Question

What is `int e^(-x^2)dx`?

Answer 1

`int e^(-x^2) dx = sqrt(pi)/2 "erf"(x) + C`

`=sum_(n=0)^oo (-1)^n/((n!)(2n+1))x^(2n+1) + C`

Explanation:

The error function `"erf"(x)` is defined as follows:

`"erf"(x) = 2/sqrt(pi) int_0^x e^(-t^2) dt`

So `int e^(-x^2) dx = sqrt(pi)/2 "erf"(x) + C`

Can we find out the value of the integral without using this special non-elementary function?

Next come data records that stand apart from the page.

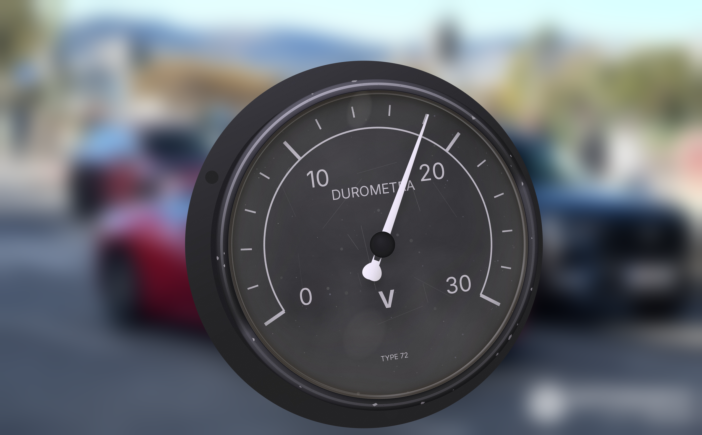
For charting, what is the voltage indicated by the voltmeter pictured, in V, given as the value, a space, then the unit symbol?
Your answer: 18 V
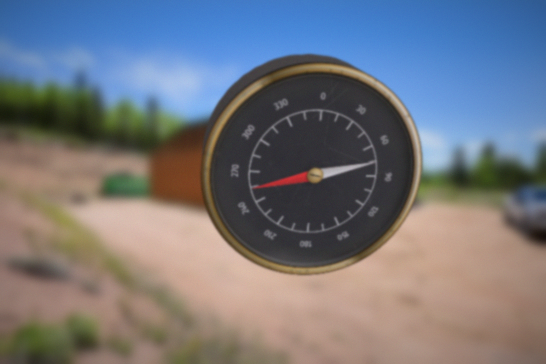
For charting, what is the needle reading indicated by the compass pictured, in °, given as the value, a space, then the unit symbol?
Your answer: 255 °
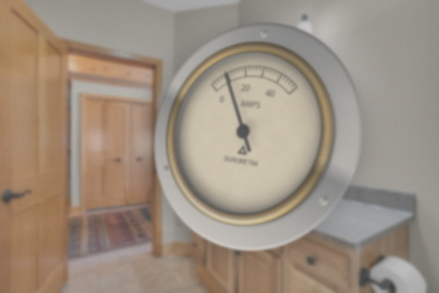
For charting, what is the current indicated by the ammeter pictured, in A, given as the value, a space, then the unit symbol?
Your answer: 10 A
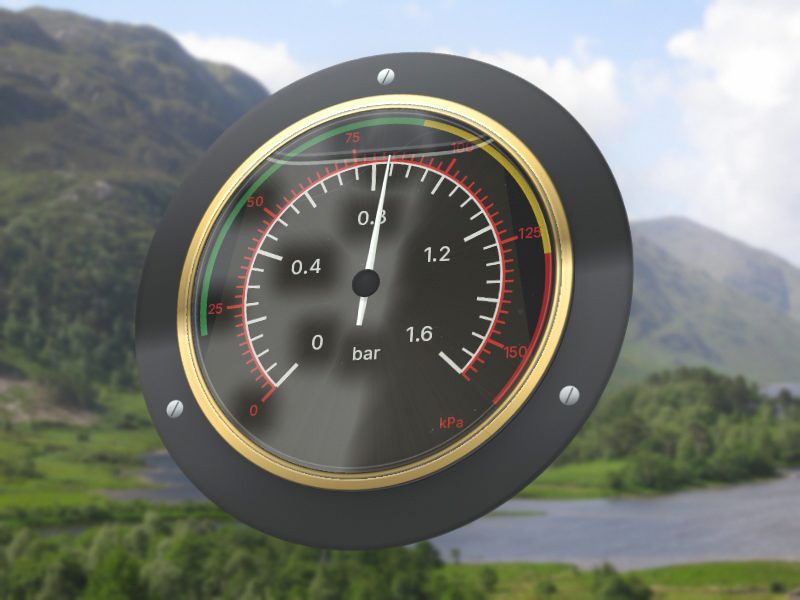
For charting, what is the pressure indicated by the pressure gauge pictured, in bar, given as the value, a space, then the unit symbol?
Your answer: 0.85 bar
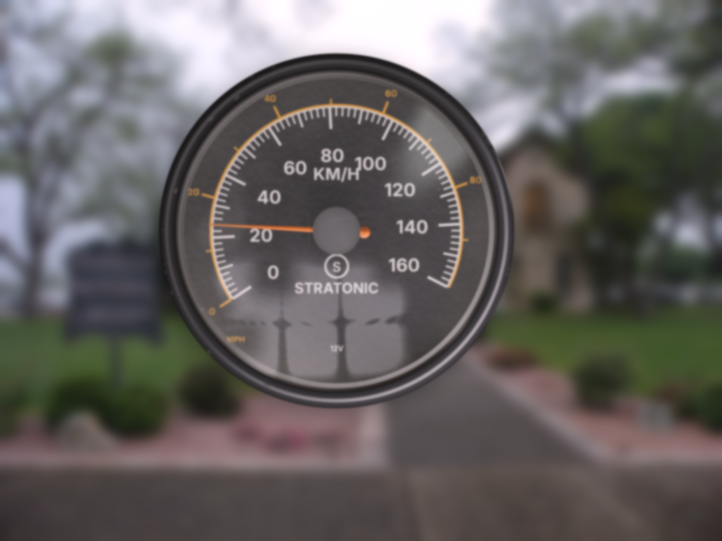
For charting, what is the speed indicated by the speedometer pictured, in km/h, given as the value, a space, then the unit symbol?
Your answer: 24 km/h
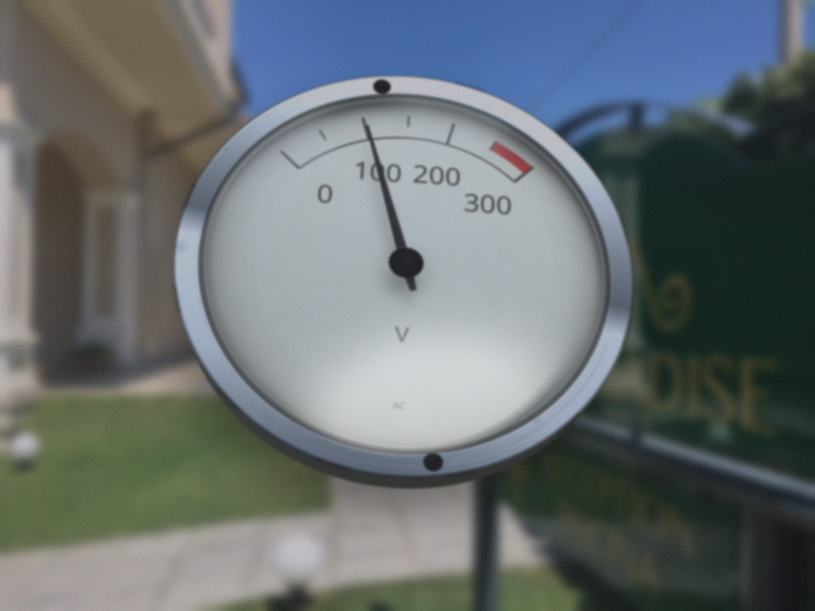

We can at least express it in terms of a power series:

`e^t = sum_(n=0)^oo t^n/(n!)`

Substituting `t = -x^2` we get:

`e^(-x^2) = sum_(n=0)^oo (-1)^n/(n!)x^(2n)`

So:

`int e^(-x^2) dx = int (sum_(n=0)^oo (-1)^n/(n!)x^(2n)) dx`

`=sum_(n=0)^oo (-1)^n/((n!)(2n+1))x^(2n+1) + C`

Hence the power series for `"erf"(x)` is simply given by:

`"erf"(x) = 2/sqrt(pi) sum_(n=0)^oo (-1)^n/((n!)(2n+1))x^(2n+1)`

since `"erf"(x)` is the integral from `0` to `x` and this sum is `0` when `x = 0`.